IBM, Sony Group und Toshiba enthüllen Details des neuen Cell

IBM, Sony Group (Sony Corporation und Sony Computer Entertainment) und Toshiba Corporation haben heute weitere Details zum neuen Cell Mikroprozessor auf der International Solid State Circuits Conference (ISSCC) in San Francisco vorgestellt. Cell ist ein Multicore-Chip mit einem 64-Bit-Power-Prozessorkern und acht synergetischen Prozessorkernen, die extrem umfangreiche Fließkomma-Berechnungen ermöglichen. In ersten Labortests hat Cell Taktfrequenzen bis zu 4GHz erreicht.

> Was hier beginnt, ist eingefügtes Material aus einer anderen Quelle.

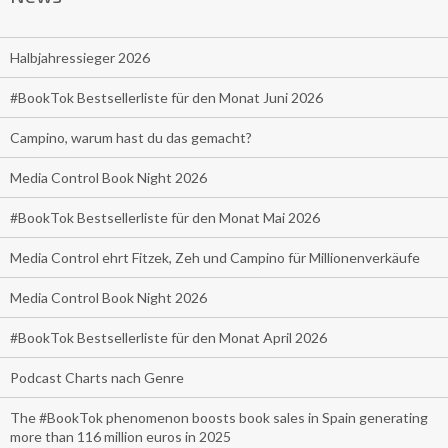
Halbjahressieger 2026
#BookTok Bestsellerliste für den Monat Juni 2026
Campino, warum hast du das gemacht?
Media Control Book Night 2026
#BookTok Bestsellerliste für den Monat Mai 2026
Media Control ehrt Fitzek, Zeh und Campino für Millionenverkäufe
Media Control Book Night 2026
#BookTok Bestsellerliste für den Monat April 2026
Podcast Charts nach Genre
The #BookTok phenomenon boosts book sales in Spain generating
more than 116 million euros in 2025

Cells bahnbrechende Multicore-Architektur und sein reibungsloser Kommunikationsfluss ermöglichen außergewöhnlich schnelle Echtzeitantworten – bis zu zehn Mal schneller als aktuelle PC-Prozessoren, je nach Anwendungsgebiet. Besonders breitbandige Media-Anwendungen werden von Cell profitieren. Zum Einsatz kommt Cell künftig zum Beispiel in neuen Hochleistungsgeräten für den digitalen Heimbereich.

Cell ist betriebssystem-neutral und unterstützt auch mehrere Betriebssysteme gleichzeitig. So können beispielsweise Linux, Real-Time-Betriebssysteme für Spiele und für Elektronikgeräte wie auch Gastbetriebssysteme für spezifische Anwendungen simultan laufen.

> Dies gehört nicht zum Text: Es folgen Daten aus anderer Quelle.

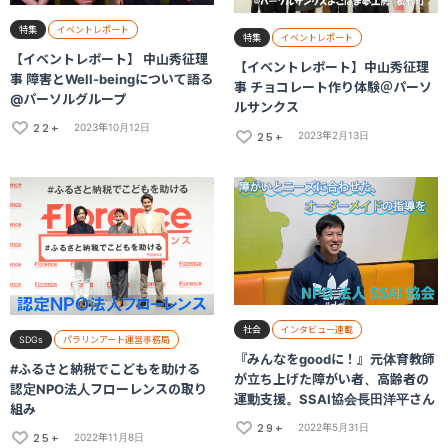
特集
イベントレポート
特集
イベントレポート
【イベントレポート】 中山秀征理
【イベントレポート】中山秀征理
事 障害とWell-beingについて語る
事 チョコレート作り体験＠パーソ
@パーソルグループ
ルサンクス
22+
2023年10月12日
25+
2023年2月13日
社会
インタビュー連載
SDGs
パラリンアート運営事務局
『みんなをgoodに！』元体育教師
#ふるさと納税でこどもを助ける
が立ち上げた障がい者、高齢者の
認定NPO法人フローレンスの取り
運動支援。SSAI協会長田洋平さん
組み
29+
2022年5月31日
25+
2022年11月8日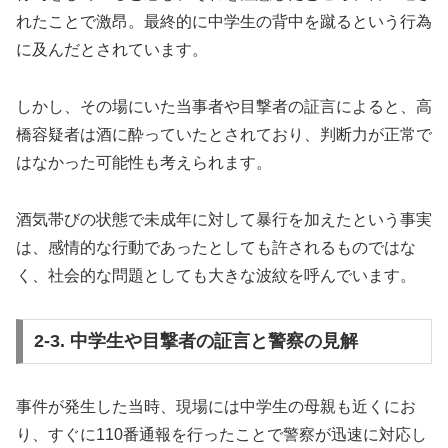
れたことで激昂。最終的に中学生の背中を蹴るという行為
に及んだとされています。
しかし、その場にいた当事者や目撃者の証言によると、高
橋容疑者は酒に酔っていたとされており、判断力が正常で
はなかった可能性も考えられます。
酒気帯びの状態で未成年に対して暴行を加えたという事実
は、感情的な行動であったとしても許されるものではな
く、社会的な問題としても大きな波紋を呼んでいます。
2-3. 中学生や目撃者の証言と警察の見解
事件が発生した当時、現場には中学生の母親も近くにお
り、すぐに110番通報を行ったことで警察が迅速に対応し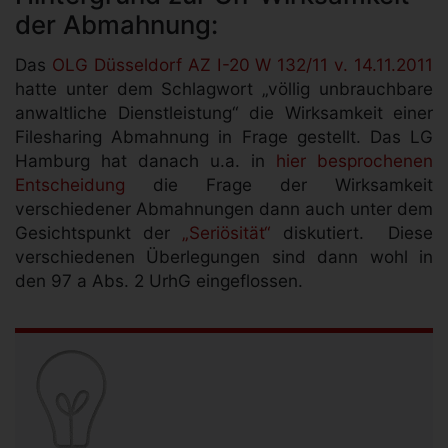
der Abmahnung:
Das
OLG Düsseldorf AZ I-20 W 132/11 v. 14.11.2011
hatte unter dem Schlagwort „völlig unbrauchbare
anwaltliche Dienstleistung“ die Wirksamkeit einer
Filesharing Abmahnung in Frage gestellt. Das LG
Hamburg hat danach u.a. in
hier besprochenen
Entscheidung
die Frage der Wirksamkeit
verschiedener Abmahnungen dann auch unter dem
Gesichtspunkt der
„Seriösität“
diskutiert. Diese
verschiedenen Überlegungen sind dann wohl in
den 97 a Abs. 2 UrhG eingeflossen.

Mit 221 mm² hat der Prototyp etwa die Größe einer Briefmarke und integriert dabei 234 Millionen Transistoren. Aufgebaut ist er in 90-Nanometer-SOI-Technologie (Silicon-On-Insulator). Seit März 2001 hat ein Team aus Ingenieuren von IBM, der Sony Group und Toshiba in Austin (Texas) an der Entwicklung des Cell Mikroprozessors gearbeitet. Die Pilot-Produktion des Cell Prozessors wird voraussichtlich noch in diesem Jahr in der 300mm-Chip-Wafer-Fabrik von IBM in East Fishkill im Staat New York beginnen.

Das IBM Entwicklungszentrum in Böblingen ist maßgeblich an der Entwicklung von Cell beteiligt und trägt die Verantwortung für zentrale Funktionskerne im Prozessordesign.